We tried to help by bringing him inside early, running noise machines throughout the house, and closing the windows upstairs. But the damage had been done.

He “knew” the fireworks were coming from upstairs and he refused to go up there.

He stopped sleeping with us at night. We had to feed him his meals downstairs instead of on his usual upstairs feeding perch.

As soon as dusk came, the Guru started crouching around the house as though the sky was about to fall upon his little, furry body. And as far as he was concerned, the sky was falling. The Noises proved it.

Even when the Fourth was long gone and the Noises had stopped, the Guru continued to crouch when evening came.

And this is where his teaching kicked in. As Melissa and I watched the Guru’s behavior, we applied it to our own lives.

How many times have we been convinced that “the fireworks are coming from upstairs”?

We see someone scowling and immediately assume we did something to make them upset.

We try something new, make one mistake, and become convinced that we’ll never get it right.
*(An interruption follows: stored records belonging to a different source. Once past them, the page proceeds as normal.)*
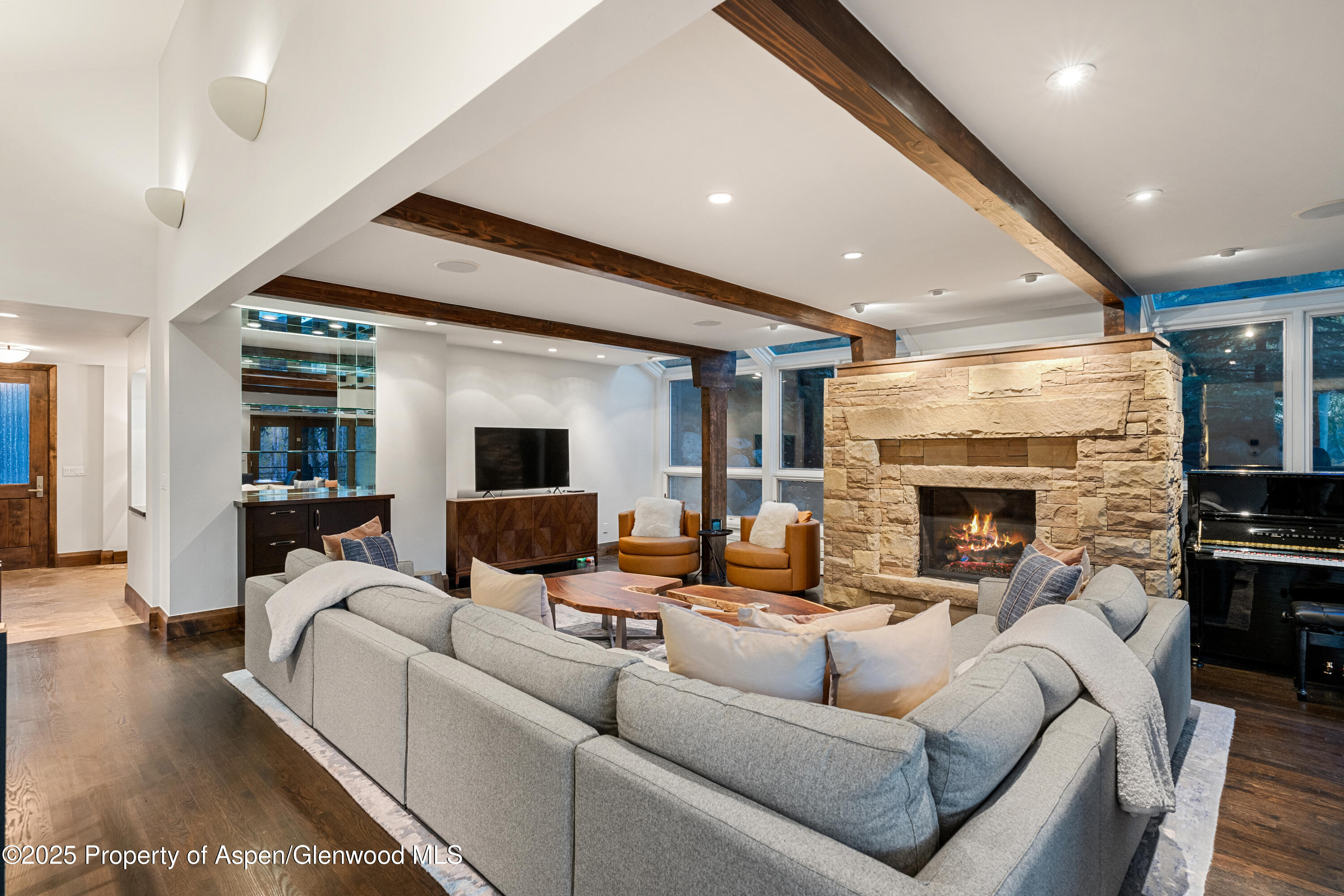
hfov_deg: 93.3
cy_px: 448
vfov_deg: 70.4
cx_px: 672
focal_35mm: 17
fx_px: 635
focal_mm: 17
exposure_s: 1/1.67
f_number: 7.1
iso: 400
We take an outside stimulus and make up a story in which said stimulus is either all our fault or puts us in grave danger. Or both.

Boom! It’s an Upstairs Fireworks Show.

With his dusk-induced crouching, the Guru was perfectly demonstrating the power of the mind to Tell Stories. Stories of pain, suffering, and woe.

Once Melissa and I fully ingested this lesson, the Guru stopped crouching. He made friends with upstairs once again. He started sleeping on our bed every night, allowing us to awaken every morning to his furry, purry bliss.

Did the Guru stop crouching because we’d learned the lesson?

It’s best not to question the ways of our Guru. He exists on a highly-advanced plane that we can’t even begin to understand.

We’re just happy to wake up to his beautiful face again every morning.